そうしてうっすらと汗をかいてきたところで、思わぬ景色が目に飛び込んできた。

 

 

草原にまっすぐ伸びる一本道に、大きな塔が何本も立っている。風車だ。何台もの風車が、見渡す限りずらりと並んでいた。

調べてみると稚内は風が強く、風力発電の導入が盛んらしい。現在では80基以上もの風車が設置され、巨大な電力を生み出しているとのことだ。それも納得の光景である。

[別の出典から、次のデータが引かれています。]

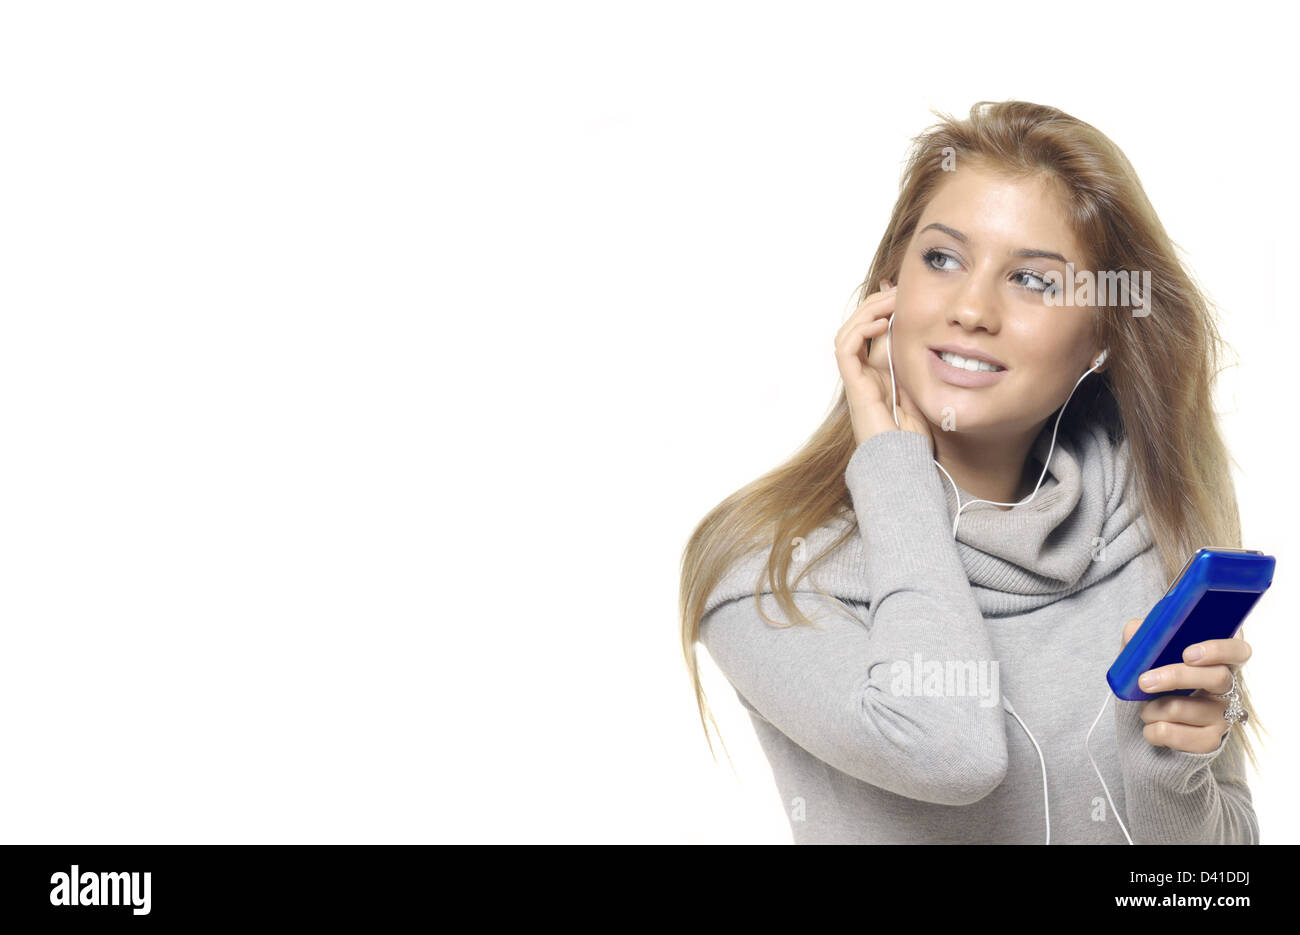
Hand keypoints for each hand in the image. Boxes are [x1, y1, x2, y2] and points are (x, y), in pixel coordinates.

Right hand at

風車の一本道をエアロバイクが駆けていく。動いているのはモニター越しの世界だけど、僕の心は高鳴っている。変わらない旅の楽しみがそこにはあった。知らない角を見つけたら、また思いつきで手を挙げよう。稚内の風が部屋の中を吹き抜けていった気がした。

 

 

日本縦断するまで続けます

というわけでこれから毎日、日本縦断の旅に挑んでいきます。
朝晩と30分ずつくらい漕いで、だいたい1日10~30kmほど進めることがわかってきました。今いるのはまだ北海道の先っぽなので、このペースで行くと、日本縦断まで半年くらいかかります。日本でかすぎる。

幸い時間はたっぷりとあるので、途中で寄り道をしたり、現地の名物を食べたり、ゆっくり気ままにこの仮想空間の旅を続けていこうと思います。
こで、旅の記録をたどる特設サイトが誕生しました。

「エアロバイク日本縦断の記録」(外部サイトへ飛びます)

このサイトでは僕がどこにいるかをリアルタイムで表示しています。矢印が点滅している場合は、エアロバイクを漕いでいる最中です。
さらにその矢印をクリックすると、僕が移動しながら見ているのと同じストリートビューをリアルタイムで追体験できます。同じ景色を共有しながら、一緒に旅を楽しみましょう。

また日々の旅の記録や見つけた景色については、Twitterでも報告していこうと思います。

ではエアロバイクにまたがって、行ってきます。